PROMPT: Copy, from the entries below, each line where the word "usually" can be found.

RECORDS FOR PROCESSING:

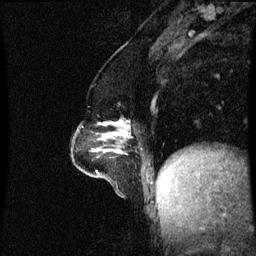
Breast MRI (dynamic contrast-enhanced), one sagittal slice; slice 24 of 60 in the series (ordered by position); dynamic contrast-enhanced series, image 2 of 3 at this slice position (ordered by acquisition); 1.5 T; TE 4.2 ms, TR 8.9 ms; 256 × 256 image matrix. Female patient, age 47 years. Case-level facts recorded for this patient, not image findings: setting: breast cancer imaged before/during neoadjuvant chemotherapy; receptor status: HR-positive, HER2-negative.
Annotated regions visible in this slice (semi-automatic segmentation, software-assisted and operator-edited):
- analysis volume of interest (the breast-tissue region the enhancement analysis was run in; not a lesion): bounding box (x1, y1, x2, y2) in pixels: (72, 122, 129, 161)
- tumour enhancement mask (voxels above the 70 % enhancement threshold inside the analysis volume of interest): (103, 122, 128, 137)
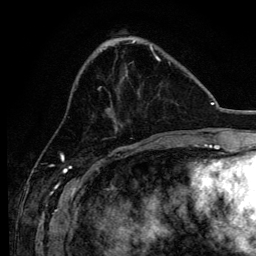
Breast MRI, one axial slice; slice 43 of 134 in the series (ordered by position); cropped to one breast; dynamic contrast-enhanced series, time point 2 of 6 at this slice position (early post-contrast); 3 T; TE 4.2 ms, TR 8.2 ms; 1.2 mm slice thickness; 256 × 256 image matrix. Female patient.
Structures marked on this image (semi-automatic segmentation, software-assisted and operator-edited):
- enhancing-tissue mask used for the functional tumour volume (all voxels passing the contrast-enhancement thresholds inside the analysis volume; usually the tumour): bounding box [x1, y1, x2, y2] px = [98, 54, 170, 138]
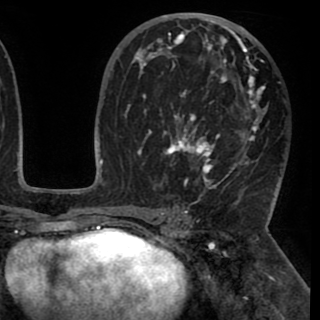
Breast MRI (dynamic contrast-enhanced), one axial slice; slice 55 of 90 in the series (ordered by position); cropped to one breast; dynamic contrast-enhanced series, time point 2 of 8 at this slice position (early post-contrast); 1.5 T; TE 2.6 ms, TR 5.3 ms; 320 × 320 image matrix. Female patient.
Annotated regions visible in this slice (semi-automatic segmentation, software-assisted and operator-edited):
- enhancing-tissue mask used for the functional tumour volume (all voxels passing the contrast-enhancement thresholds inside the analysis volume; usually the tumour): bounding box [x1, y1, x2, y2] px = [130, 27, 277, 189]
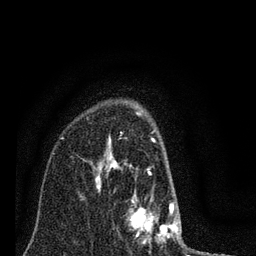
Breast MRI (dynamic contrast-enhanced), one axial slice. Cropped to one breast. Dynamic contrast-enhanced series, time point 2 of 7 at this slice position (early post-contrast). 3 T. TE 2.2 ms, TR 6 ms. 2 mm slice thickness. 256 × 256 image matrix, field of view 140 × 140 mm. Female patient.
Outlined on this slice (semi-automatically segmented with operator editing):
- enhancing-tissue mask used for the functional tumour volume (all voxels passing the contrast-enhancement thresholds inside the analysis volume; usually the tumour): bounding box (x1, y1, x2, y2) in pixels: (83, 111, 181, 243)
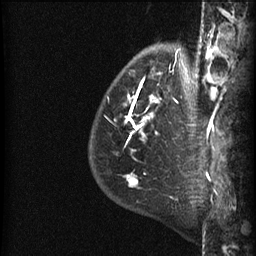
Breast MRI (dynamic contrast-enhanced), one sagittal slice; position 10 of 60 along the scan axis; dynamic contrast-enhanced series, image 2 of 3 at this slice position (ordered by acquisition); 1.5 T; TE 4.2 ms, TR 22.7 ms; 1.5 mm slice thickness; 256 × 256 image matrix, field of view 180 × 180 mm. Female patient, age 48 years. From the clinical record (not read from this slice): setting: breast cancer imaged before/during neoadjuvant chemotherapy; receptor status: triple-negative.
Outlined on this slice (semi-automatic segmentation, software-assisted and operator-edited):
- analysis volume of interest (the breast-tissue region the enhancement analysis was run in; not a lesion): bounding box (x1, y1, x2, y2) in pixels: (89, 43, 191, 180)
- tumour enhancement mask (voxels above the 90 % enhancement threshold inside the analysis volume of interest): (126, 68, 175, 180)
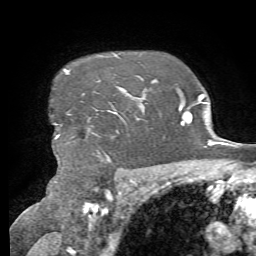
Breast MRI, one axial slice. Slice 57 of 72 in the series (ordered by position). Cropped to one breast. Dynamic contrast-enhanced series, time point 2 of 7 at this slice position (early post-contrast). 1.5 T. TE 4.3 ms, TR 8.7 ms. 2.2 mm slice thickness. 256 × 256 image matrix, field of view 180 × 180 mm. Female patient.
Annotated regions visible in this slice (semi-automatic segmentation, software-assisted and operator-edited):
- enhancing-tissue mask used for the functional tumour volume (all voxels passing the contrast-enhancement thresholds inside the analysis volume; usually the tumour): bounding box [x1, y1, x2, y2] px = [55, 70, 119, 139]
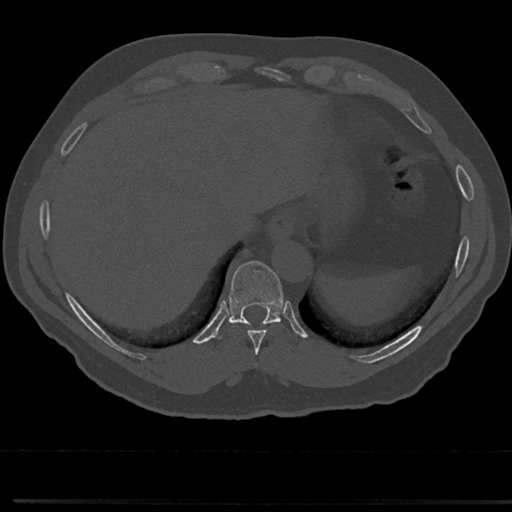
CT including the spine, one axial slice. Position 277 of 817 along the scan axis. Reconstruction kernel Br40s/3. Bone window (W 1800 / L 400 HU). 512 × 512 image matrix. Male patient, age 61 years. Case-level facts recorded for this patient, not image findings: primary cancer: prostate.
Annotated regions visible in this slice (semi-automatic segmentation, software-assisted and operator-edited):
- T10 vertebra: box from (x=230, y=262) to (x=281, y=323) px
- T8 vertebra: (x=237, y=319)–(x=280, y=370)
- T9 vertebra: (x=228, y=284)–(x=287, y=348)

SOLUTION TO THIS TASK:
- enhancing-tissue mask used for the functional tumour volume (all voxels passing the contrast-enhancement thresholds inside the analysis volume; usually the tumour): bounding box [x1, y1, x2, y2] px = [98, 54, 170, 138]
- enhancing-tissue mask used for the functional tumour volume (all voxels passing the contrast-enhancement thresholds inside the analysis volume; usually the tumour): bounding box [x1, y1, x2, y2] px = [130, 27, 277, 189]
- enhancing-tissue mask used for the functional tumour volume (all voxels passing the contrast-enhancement thresholds inside the analysis volume; usually the tumour): bounding box (x1, y1, x2, y2) in pixels: (83, 111, 181, 243)
- enhancing-tissue mask used for the functional tumour volume (all voxels passing the contrast-enhancement thresholds inside the analysis volume; usually the tumour): bounding box [x1, y1, x2, y2] px = [55, 70, 119, 139]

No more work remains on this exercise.